In fact, my life has been more concerned with reading and writing than with fascinating incidents. After college, I got my Ph.D. in literature, snared a job at the University of Mississippi, and ended up running the MFA program in creative writing there. I got married to a New York-based magazine journalist and had a son (all three of us write and really should collaborate one day).
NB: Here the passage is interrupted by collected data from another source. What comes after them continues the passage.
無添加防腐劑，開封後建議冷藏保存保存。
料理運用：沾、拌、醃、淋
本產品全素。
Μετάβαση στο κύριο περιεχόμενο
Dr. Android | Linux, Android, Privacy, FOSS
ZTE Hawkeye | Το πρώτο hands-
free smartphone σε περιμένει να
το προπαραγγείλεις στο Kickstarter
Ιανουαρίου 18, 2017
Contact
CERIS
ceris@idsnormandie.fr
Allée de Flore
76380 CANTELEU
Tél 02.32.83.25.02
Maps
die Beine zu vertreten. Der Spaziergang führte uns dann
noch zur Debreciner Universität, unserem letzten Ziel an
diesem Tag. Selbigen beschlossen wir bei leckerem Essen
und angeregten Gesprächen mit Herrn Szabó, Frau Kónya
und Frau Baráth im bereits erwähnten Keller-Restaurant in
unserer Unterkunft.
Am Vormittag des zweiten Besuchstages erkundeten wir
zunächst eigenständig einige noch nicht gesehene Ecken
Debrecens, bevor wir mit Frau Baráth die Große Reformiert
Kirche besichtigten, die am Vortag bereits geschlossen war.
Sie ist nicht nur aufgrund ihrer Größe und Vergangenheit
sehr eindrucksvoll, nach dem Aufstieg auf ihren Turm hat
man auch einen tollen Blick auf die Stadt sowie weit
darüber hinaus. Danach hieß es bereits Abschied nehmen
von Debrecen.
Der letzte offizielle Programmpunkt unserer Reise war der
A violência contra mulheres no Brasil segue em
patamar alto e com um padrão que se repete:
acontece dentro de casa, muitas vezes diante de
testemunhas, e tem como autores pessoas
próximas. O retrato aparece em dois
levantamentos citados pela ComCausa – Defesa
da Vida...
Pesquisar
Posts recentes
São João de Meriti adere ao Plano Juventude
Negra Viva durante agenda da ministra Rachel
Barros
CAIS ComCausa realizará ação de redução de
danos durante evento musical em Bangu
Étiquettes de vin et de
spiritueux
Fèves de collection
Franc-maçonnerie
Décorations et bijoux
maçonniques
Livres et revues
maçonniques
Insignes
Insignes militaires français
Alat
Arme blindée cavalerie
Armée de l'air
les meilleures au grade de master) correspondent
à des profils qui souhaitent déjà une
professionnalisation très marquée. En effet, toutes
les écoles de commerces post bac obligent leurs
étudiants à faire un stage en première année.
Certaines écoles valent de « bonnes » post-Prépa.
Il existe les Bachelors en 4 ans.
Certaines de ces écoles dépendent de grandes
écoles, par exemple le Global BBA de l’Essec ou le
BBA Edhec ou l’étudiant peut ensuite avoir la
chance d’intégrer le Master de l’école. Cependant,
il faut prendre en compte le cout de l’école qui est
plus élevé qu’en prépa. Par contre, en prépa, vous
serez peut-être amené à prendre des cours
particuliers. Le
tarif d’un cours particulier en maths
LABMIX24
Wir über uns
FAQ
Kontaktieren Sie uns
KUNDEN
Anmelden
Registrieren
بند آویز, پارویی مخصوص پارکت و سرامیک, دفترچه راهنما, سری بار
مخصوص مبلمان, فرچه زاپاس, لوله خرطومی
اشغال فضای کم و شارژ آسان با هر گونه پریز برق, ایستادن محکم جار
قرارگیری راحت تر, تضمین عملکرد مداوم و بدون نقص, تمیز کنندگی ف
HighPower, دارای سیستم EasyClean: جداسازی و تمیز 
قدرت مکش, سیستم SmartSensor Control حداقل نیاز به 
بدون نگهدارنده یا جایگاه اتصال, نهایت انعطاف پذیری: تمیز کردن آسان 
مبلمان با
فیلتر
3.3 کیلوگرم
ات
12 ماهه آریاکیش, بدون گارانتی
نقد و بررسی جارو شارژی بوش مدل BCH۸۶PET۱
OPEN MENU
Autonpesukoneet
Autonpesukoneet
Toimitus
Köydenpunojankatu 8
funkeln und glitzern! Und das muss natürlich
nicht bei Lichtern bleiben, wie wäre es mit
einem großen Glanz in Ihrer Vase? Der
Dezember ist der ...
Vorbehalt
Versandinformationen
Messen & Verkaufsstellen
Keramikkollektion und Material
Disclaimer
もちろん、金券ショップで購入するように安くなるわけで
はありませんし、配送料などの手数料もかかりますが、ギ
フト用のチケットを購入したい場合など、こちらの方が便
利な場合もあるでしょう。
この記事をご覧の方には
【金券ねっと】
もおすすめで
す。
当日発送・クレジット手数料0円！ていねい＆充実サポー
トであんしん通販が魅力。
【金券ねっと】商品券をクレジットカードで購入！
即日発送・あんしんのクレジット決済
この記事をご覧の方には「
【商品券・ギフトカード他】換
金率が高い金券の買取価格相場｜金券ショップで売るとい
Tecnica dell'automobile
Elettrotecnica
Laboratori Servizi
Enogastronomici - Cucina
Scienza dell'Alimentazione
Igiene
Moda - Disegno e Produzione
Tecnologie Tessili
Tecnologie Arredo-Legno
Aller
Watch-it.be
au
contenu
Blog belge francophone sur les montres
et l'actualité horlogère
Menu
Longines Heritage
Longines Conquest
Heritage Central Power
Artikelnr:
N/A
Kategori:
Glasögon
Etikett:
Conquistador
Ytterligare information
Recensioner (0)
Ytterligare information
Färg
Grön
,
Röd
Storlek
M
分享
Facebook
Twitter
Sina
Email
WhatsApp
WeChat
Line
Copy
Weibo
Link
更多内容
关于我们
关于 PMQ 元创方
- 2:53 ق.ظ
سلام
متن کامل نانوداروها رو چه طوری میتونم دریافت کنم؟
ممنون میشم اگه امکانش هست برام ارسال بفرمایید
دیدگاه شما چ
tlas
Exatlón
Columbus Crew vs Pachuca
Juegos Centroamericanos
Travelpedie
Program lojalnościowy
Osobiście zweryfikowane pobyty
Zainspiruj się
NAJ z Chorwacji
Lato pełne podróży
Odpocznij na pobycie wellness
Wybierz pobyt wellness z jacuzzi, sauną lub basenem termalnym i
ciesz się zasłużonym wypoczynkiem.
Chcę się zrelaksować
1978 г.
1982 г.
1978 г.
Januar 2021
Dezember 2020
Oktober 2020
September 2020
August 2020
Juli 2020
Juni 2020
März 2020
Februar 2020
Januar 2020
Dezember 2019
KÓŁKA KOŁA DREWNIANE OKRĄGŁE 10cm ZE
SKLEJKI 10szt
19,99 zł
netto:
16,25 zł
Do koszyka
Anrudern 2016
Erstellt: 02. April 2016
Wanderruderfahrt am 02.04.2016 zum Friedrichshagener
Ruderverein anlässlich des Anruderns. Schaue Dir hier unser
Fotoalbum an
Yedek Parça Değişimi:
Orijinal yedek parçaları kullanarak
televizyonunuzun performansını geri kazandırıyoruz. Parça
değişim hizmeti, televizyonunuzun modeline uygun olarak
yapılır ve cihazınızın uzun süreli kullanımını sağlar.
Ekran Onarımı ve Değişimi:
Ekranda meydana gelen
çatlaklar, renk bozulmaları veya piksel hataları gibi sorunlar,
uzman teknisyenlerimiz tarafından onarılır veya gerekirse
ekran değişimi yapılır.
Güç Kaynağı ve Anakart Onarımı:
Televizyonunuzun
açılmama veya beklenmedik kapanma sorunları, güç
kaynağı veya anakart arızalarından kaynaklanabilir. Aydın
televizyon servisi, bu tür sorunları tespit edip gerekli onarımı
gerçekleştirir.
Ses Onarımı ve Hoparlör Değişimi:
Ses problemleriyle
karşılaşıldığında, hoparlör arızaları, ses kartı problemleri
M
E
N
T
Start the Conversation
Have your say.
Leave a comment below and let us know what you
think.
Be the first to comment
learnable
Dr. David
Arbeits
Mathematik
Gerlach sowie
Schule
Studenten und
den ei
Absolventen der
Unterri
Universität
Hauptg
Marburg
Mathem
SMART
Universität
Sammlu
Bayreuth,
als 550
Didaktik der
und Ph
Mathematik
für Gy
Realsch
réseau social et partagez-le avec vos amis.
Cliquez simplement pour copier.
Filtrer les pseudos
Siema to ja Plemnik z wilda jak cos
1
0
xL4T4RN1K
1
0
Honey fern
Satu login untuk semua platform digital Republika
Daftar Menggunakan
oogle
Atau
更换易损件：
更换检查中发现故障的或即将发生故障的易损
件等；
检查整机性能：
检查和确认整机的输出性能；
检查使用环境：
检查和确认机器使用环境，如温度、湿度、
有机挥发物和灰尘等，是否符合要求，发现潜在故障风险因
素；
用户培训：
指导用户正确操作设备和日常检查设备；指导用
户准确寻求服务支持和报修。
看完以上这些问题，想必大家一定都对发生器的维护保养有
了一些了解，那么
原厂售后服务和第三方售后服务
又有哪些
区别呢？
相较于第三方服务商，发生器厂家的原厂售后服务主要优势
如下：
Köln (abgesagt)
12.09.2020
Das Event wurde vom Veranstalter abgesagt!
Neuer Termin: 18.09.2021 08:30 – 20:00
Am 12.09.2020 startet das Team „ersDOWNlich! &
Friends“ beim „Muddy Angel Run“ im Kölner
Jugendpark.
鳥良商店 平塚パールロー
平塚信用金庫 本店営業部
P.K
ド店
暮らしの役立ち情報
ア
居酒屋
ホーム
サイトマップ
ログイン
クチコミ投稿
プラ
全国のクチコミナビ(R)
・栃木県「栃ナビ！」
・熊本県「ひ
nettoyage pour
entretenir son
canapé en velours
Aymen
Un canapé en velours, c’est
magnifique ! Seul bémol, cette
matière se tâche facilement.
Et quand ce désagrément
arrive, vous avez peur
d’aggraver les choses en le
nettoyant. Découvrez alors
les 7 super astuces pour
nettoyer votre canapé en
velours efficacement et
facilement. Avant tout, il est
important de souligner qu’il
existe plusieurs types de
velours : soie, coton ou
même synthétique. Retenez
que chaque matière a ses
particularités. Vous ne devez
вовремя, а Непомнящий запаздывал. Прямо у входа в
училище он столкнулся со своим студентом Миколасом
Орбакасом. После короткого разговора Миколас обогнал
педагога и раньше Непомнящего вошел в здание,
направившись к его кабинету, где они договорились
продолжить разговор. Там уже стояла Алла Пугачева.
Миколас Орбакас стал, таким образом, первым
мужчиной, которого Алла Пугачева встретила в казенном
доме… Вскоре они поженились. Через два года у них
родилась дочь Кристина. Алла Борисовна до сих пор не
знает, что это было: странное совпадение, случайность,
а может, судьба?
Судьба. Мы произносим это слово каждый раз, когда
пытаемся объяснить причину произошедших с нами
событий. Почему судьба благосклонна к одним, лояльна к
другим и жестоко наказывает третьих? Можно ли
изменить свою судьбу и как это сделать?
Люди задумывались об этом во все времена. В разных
My first novel, Flesh, about a sexual obsession that gets out of hand in a small Southern town, got a half-page write-up in the New York Times Book Review and was translated into Russian. My second, Turning Japanese, concerned an American expat who becomes more Japanese than the Japanese when he returns home, and it seems to have acquired a cult readership in Osaka. My third, How to Cope with Suburban Stress, focused on how a dangerous pedophile upends the lives of an already unhappy family. It was a Book Sense choice, was named by Kirkus as one of the year’s 30 Best Books, and got optioned for a film. I’ve also published children’s books with William Morrow and Random House, as well as the short story collection Laugh Track from the University Press of Mississippi and My Date with Neanderthal Woman, winner of Dzanc’s inaugural short story collection award.
My first book of poems was called Flaws, whose subjects range from the arc of a crop-duster to speculations on Freud’s wife. My flash fiction handbook, Brevity, from Columbia University Press, outlines how best to make use of 1,000 words, whether in a vignette or a dialogue or a what-if setup.
I’ve also written over two hundred short stories for magazines ranging from the Czech Continental Review to the Canadian Prism International and the American Shenandoah. My essays and reviews have appeared in The New York Times, Newsday, Self, Cosmopolitan, The Village Voice, Twentieth Century Literature, and many other places. I call myself a shameless eclectic and am proud of that label.
My awards include a Fulbright fellowship, a Henfield Foundation grant, a Writers Exchange award from Poets & Writers, and a Mississippi Arts Council grant, as well as residencies at Yaddo, Ragdale, Virginia Center for Creative Arts, and the Millay Colony. I’m now a professor of English and creative writing program director at Montclair State University. And I’m the editor in chief of Vestal Review, the longest-running flash fiction magazine on the planet. My most recent honors include having one of my stories performed at Symphony Space in New York and winning the ALSCW Meringoff Fiction Prize. You can see some of my work and my author profile at www.davidgalef.com.
Where I Went Wrong will be my fourth published novel, this one about a sad-sack guy from New Jersey, looking further and further back on his life and trying to figure out where he messed up. I try to take a different direction in every book I write. I love trying on new hats, different roles, and alternate existences. My life? As F. Scott Fitzgerald once wrote, “There never was a good biography of a novelist. There couldn’t be. He is too many people, if he’s any good.”